Excerpted text -
----------------
|Articles|April 30, 2015

PwC: Top 5 ACA trends affecting health plans, providers

PwC researchers recently identified five of the biggest ACA-related trends.

The Affordable Care Act (ACA) was signed into law just over five years ago on March 23, 2010.  Since then, the healthcare industry has experienced massive change, from new reimbursement models to the opening of the health insurance exchanges to new regulations. But changes associated with the ACA are far from over.

Five years post-implementation, health plans, health executives, and healthcare providers must continue to adapt to changes associated with the ACA, and develop strategies to thrive in the new healthcare environment.

During a recent webinar presented by PwC's Health Research Institute, an organization dedicated to analyzing healthcare issues and policies, PwC identified five of the biggest ACA-related trends.

Here's how those trends are affecting health plans and providers:

More risk.

With the shift to value-based reimbursement that rewards providers based on the quality and cost of care provided, "risk," from a financial, enterprise, operational and market-share standpoint, is something that every healthcare player is encountering, said Ceci Connolly, leader of PwC's Health Research Institute, during the webinar.
----------------
Information supplied -
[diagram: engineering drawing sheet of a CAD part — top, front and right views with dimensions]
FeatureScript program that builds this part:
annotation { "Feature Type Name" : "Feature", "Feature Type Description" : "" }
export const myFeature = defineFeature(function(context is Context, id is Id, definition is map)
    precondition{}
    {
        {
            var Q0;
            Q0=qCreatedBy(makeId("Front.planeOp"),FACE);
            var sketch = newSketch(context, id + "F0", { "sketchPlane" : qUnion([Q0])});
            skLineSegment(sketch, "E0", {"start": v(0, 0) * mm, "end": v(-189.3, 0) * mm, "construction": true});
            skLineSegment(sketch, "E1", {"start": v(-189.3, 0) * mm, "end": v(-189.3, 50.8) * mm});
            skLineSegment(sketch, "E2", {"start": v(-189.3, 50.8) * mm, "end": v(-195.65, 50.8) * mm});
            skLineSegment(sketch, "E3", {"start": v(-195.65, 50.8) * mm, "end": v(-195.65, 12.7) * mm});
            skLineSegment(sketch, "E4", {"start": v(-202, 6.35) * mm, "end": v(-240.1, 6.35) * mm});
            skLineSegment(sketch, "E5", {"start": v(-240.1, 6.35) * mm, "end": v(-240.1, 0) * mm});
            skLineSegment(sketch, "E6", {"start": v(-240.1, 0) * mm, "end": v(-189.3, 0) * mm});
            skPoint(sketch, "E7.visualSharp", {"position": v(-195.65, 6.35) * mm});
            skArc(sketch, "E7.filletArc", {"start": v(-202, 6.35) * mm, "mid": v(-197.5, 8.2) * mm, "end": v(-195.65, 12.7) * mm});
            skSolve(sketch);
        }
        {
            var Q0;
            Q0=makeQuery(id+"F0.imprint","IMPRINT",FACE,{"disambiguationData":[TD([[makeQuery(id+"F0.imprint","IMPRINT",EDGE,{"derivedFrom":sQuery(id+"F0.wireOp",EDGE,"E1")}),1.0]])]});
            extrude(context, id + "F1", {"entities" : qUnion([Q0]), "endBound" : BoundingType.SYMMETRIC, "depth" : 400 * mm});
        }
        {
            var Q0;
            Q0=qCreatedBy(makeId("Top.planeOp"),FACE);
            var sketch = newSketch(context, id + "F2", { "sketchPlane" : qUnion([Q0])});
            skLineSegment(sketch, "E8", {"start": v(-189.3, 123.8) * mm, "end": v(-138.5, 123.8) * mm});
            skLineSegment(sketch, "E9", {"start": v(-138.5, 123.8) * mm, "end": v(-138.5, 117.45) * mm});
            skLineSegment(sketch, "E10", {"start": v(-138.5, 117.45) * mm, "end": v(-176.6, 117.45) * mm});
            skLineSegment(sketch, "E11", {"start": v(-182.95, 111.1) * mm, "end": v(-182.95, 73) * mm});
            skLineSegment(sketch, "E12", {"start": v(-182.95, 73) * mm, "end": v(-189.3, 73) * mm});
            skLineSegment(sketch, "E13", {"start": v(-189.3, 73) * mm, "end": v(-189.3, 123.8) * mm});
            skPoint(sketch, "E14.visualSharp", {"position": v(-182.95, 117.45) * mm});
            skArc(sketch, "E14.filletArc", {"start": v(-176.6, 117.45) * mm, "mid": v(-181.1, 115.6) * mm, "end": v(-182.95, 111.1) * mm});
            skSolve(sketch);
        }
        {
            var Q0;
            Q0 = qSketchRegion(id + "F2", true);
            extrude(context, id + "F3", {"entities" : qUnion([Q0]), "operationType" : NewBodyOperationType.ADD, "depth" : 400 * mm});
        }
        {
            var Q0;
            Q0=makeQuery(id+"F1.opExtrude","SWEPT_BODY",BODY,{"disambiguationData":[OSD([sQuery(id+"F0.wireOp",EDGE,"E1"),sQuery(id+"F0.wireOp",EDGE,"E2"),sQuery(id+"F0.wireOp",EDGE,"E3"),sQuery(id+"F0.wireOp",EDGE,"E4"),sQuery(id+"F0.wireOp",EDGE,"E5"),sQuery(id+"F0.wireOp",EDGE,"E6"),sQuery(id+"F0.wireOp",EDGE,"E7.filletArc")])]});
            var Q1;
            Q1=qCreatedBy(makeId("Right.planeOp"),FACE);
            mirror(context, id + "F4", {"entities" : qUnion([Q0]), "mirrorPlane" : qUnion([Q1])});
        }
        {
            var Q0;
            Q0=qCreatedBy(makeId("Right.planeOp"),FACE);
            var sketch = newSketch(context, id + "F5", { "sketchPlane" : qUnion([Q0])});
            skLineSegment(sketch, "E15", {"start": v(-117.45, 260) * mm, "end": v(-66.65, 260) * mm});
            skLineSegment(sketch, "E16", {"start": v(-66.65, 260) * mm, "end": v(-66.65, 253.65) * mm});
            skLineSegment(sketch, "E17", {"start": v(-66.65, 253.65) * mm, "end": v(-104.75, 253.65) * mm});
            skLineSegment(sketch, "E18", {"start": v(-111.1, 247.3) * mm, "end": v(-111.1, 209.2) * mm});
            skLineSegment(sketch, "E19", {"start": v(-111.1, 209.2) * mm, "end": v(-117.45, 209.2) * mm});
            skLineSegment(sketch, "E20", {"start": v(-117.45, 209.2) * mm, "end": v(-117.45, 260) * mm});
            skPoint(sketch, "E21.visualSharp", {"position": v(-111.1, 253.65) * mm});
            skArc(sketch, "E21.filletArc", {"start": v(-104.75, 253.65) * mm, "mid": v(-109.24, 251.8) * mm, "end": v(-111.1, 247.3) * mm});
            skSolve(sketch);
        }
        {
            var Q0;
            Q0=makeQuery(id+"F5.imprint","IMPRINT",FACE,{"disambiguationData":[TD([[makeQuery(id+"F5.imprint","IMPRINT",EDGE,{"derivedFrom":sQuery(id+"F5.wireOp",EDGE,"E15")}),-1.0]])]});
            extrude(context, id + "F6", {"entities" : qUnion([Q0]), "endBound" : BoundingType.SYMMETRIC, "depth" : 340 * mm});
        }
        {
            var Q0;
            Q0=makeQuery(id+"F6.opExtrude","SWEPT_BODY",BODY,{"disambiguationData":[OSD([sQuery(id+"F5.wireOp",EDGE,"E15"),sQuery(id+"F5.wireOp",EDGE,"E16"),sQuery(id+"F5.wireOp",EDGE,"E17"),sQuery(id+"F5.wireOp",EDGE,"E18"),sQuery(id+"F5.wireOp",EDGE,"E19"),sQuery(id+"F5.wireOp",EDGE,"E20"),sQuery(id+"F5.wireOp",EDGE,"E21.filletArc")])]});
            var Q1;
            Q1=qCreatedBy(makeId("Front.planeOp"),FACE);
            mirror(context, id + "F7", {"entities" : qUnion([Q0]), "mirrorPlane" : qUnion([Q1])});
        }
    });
----------------
Try it - In the ACA trends article, rewrite the passage between "During a recent" and "during the webinar.", inclusive, changing "webinar" to "online seminar" throughout.

Result -
During a recent online seminar presented by PwC's Health Research Institute, an organization dedicated to analyzing healthcare issues and policies, PwC identified five of the biggest ACA-related trends.

Here's how those trends are affecting health plans and providers:

More risk.

With the shift to value-based reimbursement that rewards providers based on the quality and cost of care provided, "risk," from a financial, enterprise, operational and market-share standpoint, is something that every healthcare player is encountering, said Ceci Connolly, leader of PwC's Health Research Institute, during the online seminar.